■ WHAT THE TASK ASKS:
Pick out each line of the records that contains the string "Isparta", and copy those lines. The match is case-sensitive.

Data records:
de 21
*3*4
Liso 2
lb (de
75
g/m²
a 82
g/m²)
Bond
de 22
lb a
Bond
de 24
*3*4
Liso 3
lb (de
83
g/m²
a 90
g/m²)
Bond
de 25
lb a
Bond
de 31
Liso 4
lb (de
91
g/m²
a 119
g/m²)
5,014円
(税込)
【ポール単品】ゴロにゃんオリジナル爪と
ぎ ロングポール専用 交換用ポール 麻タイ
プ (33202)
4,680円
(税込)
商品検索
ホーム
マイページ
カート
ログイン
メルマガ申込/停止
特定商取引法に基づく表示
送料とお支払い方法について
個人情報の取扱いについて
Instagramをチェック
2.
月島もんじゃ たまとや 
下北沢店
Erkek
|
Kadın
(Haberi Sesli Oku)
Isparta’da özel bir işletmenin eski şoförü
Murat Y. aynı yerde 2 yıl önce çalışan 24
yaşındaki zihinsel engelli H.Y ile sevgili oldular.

* * *

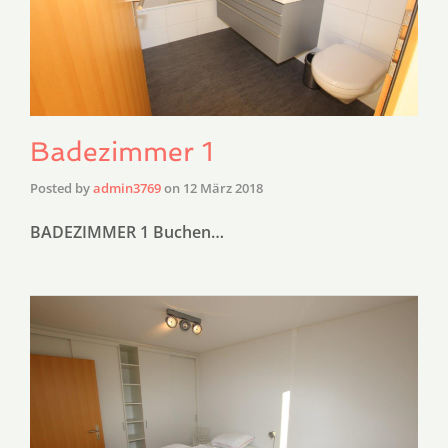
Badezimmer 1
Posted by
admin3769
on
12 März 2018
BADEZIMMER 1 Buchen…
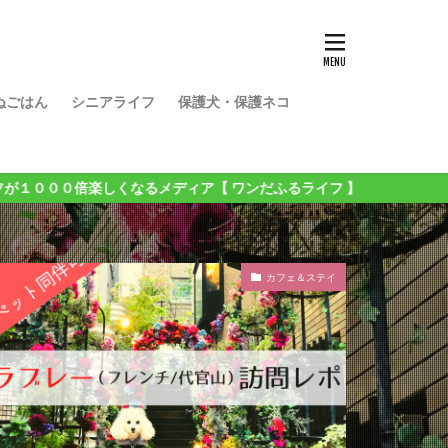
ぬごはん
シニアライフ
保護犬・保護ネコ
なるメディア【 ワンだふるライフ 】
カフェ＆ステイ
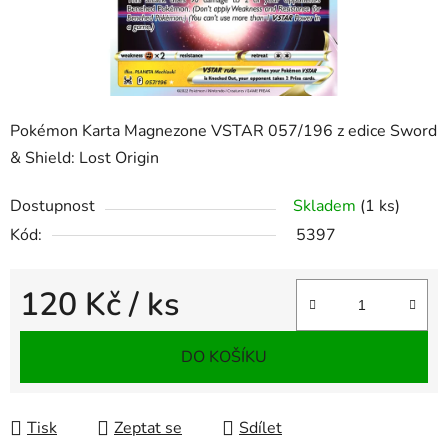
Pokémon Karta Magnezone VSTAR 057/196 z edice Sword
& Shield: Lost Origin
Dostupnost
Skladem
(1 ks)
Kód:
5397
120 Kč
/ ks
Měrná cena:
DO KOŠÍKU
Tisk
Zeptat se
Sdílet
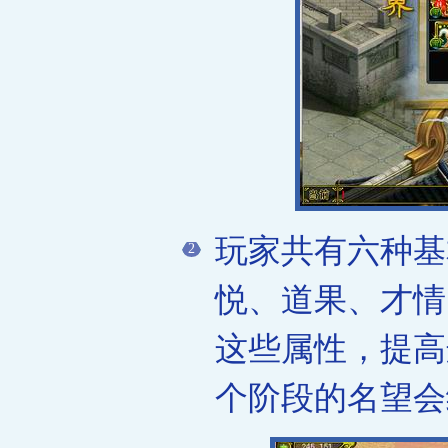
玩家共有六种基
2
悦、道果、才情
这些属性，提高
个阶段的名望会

---

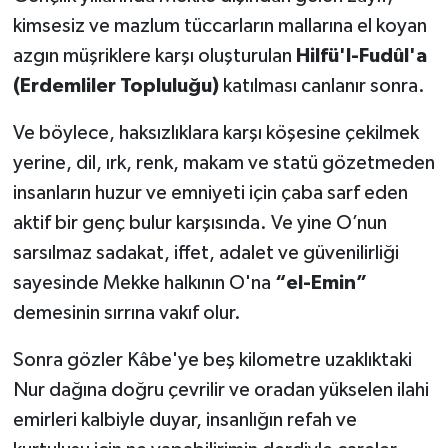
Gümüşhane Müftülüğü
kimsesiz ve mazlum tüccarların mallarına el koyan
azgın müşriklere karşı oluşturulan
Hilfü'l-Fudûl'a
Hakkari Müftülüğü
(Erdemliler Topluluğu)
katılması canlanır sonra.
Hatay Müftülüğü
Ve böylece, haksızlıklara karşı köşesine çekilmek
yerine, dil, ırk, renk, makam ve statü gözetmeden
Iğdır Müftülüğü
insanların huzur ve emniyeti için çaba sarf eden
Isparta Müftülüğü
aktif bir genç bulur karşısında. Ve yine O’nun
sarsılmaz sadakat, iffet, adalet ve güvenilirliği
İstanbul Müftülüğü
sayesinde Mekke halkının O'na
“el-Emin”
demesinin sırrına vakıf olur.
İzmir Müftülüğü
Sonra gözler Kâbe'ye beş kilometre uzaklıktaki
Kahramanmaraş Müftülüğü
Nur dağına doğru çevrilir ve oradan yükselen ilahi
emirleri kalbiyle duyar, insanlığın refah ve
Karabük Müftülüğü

■ WRITTEN REPLY:
Isparta’da özel bir işletmenin eski şoförü
Isparta Müftülüğü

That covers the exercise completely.